**Source extract:**
It took seven years for Duverjé to get around to building a plantation house, but perhaps it was worth the wait. Starting in 1812, he had constructed, in the center of his main parcel, an archetypal French Creole Louisiana country manse, with a steep, hipped shingled roof above 12 rooms within 72-foot-by-52-foot two-story walls, all wrapped within a spacious gallery including an outdoor staircase. Setting Duverjé’s house apart from others of its type and era were its unusually stout spindle colonnades on the upper gallery, rising from even thicker square pillars on the ground floor, all of which made the edifice robust and sturdy as well as graceful.

It is unclear who designed and constructed the house, but an 1891 recollection in the Picayune stated that Duverjé himself “was a good mechanic [and] personally superintended the erection of the building.” The main house, “built with the strength of a fortress” was adjoined not by vast stretches of sugar cane but gardens, orchards, a dairy and two rows of outbuildings. In this regard, the Duverjé holding was typical of the Right Bank in this era: most were no longer monocrop commodity plantations, but rather mixed-use farms entailing food production, brick-making, lumber-milling, orchards, pasture, poultry and dairy, as well as ornamental gardens and perhaps sugar cane or other income crops growing in the rear arpents. “From one of the galleries of the mansion,” wrote the Picayune, “an excellent view of the river is obtained, [along with] the Plantations and orange groves [of] the surrounding country.”

The current courthouse, which was built after the fire of 1895, is positioned on the same spot and at same angle as the Duverjé House. Photo by Infrogmation of New Orleans

Given its commanding position across from New Orleans, American troops occupied Duverjé’s compound as the British approached in 1814-1815. Had the enemy put more of an emphasis on a right-bank assault, the Duverjé House might have seen combat — and possibly destruction. Instead, the British made it no farther up the Right Bank than today’s Leboeuf Street before news of the climactic battle across the river at Chalmette brought an end to the invasion. Nevertheless, occupying American troops managed to cause $2,100 worth of damages to the Duverjé property, for which his heirs were indemnified by Congress in 1821, one year after the patriarch’s death.

**Data entries:**
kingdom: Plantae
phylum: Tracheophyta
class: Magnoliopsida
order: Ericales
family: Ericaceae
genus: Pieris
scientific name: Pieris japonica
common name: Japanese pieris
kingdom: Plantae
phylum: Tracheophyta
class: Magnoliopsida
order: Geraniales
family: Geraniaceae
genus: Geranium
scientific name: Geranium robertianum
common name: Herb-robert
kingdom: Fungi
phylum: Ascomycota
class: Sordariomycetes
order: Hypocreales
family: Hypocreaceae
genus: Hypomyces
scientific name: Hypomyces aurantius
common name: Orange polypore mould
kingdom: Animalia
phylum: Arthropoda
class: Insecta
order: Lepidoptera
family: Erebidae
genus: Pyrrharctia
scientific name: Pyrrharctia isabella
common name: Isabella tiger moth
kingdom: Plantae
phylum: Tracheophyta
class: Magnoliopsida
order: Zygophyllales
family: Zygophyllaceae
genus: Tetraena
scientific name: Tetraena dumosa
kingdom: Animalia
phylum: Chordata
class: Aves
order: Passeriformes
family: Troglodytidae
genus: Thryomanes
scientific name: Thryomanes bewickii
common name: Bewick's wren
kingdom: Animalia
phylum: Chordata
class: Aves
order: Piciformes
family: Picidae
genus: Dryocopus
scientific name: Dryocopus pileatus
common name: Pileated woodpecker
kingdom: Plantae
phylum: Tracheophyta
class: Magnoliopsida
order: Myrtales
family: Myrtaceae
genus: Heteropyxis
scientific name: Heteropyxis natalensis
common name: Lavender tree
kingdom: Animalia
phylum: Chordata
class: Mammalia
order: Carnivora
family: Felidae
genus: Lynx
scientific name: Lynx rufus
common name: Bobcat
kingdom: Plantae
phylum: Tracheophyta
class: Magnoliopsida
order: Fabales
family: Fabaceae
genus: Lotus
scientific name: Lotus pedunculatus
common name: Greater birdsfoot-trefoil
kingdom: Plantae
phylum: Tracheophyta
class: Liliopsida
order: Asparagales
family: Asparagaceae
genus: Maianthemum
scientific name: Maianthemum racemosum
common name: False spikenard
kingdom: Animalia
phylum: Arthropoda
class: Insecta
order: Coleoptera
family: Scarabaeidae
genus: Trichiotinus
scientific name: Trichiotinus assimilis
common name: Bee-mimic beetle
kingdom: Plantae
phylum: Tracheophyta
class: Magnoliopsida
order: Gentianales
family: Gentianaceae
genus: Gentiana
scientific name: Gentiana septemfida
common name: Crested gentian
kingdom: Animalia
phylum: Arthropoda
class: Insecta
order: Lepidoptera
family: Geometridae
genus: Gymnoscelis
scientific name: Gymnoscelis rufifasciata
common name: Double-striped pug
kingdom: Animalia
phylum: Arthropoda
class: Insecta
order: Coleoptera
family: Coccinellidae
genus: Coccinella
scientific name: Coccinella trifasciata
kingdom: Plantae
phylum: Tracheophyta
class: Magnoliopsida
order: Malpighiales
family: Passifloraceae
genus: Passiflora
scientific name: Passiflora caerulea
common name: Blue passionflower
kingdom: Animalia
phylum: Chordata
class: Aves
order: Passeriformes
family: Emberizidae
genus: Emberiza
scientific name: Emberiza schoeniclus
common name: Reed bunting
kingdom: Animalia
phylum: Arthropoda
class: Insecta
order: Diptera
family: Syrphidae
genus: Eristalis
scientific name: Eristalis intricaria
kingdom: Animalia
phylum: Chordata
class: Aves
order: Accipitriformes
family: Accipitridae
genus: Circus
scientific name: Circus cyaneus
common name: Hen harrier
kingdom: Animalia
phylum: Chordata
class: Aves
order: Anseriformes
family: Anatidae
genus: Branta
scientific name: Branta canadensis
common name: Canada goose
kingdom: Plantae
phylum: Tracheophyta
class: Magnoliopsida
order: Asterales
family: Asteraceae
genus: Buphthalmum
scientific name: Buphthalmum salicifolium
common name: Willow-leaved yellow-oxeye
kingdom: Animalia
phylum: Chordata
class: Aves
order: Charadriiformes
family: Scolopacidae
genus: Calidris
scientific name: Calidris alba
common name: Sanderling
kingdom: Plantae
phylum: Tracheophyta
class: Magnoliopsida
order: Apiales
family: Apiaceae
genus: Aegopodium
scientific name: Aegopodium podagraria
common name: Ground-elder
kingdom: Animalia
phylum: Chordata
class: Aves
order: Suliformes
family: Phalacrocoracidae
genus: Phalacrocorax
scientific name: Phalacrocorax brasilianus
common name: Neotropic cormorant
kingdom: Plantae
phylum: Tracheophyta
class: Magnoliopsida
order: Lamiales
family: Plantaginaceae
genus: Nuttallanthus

**Parts of the exercise:**
- A) List the things that the Duverjé House excerpt says adjoined the main house instead of sugar cane.
- B) Summarize the Duverjé House excerpt in two sentences.
- C) Echo the passage of the Duverjé House excerpt starting at "The current courthouse, which" and ending at "the patriarch’s death.".

**Responses in order:**
- A) Gardens, orchards, a dairy, and two rows of outbuildings.

- B) Begun in 1812, Duverjé's French Creole country house stood out for its unusually stout colonnades and was surrounded by gardens, orchards, a dairy and outbuildings, typical of the mixed-use farms of the Right Bank at the time. American troops occupied the compound as the British approached in 1814-1815 and caused $2,100 in damages, for which Congress indemnified his heirs in 1821.

- C)
The current courthouse, which was built after the fire of 1895, is positioned on the same spot and at same angle as the Duverjé House. Photo by Infrogmation of New Orleans

Given its commanding position across from New Orleans, American troops occupied Duverjé’s compound as the British approached in 1814-1815. Had the enemy put more of an emphasis on a right-bank assault, the Duverjé House might have seen combat — and possibly destruction. Instead, the British made it no farther up the Right Bank than today’s Leboeuf Street before news of the climactic battle across the river at Chalmette brought an end to the invasion. Nevertheless, occupying American troops managed to cause $2,100 worth of damages to the Duverjé property, for which his heirs were indemnified by Congress in 1821, one year after the patriarch’s death.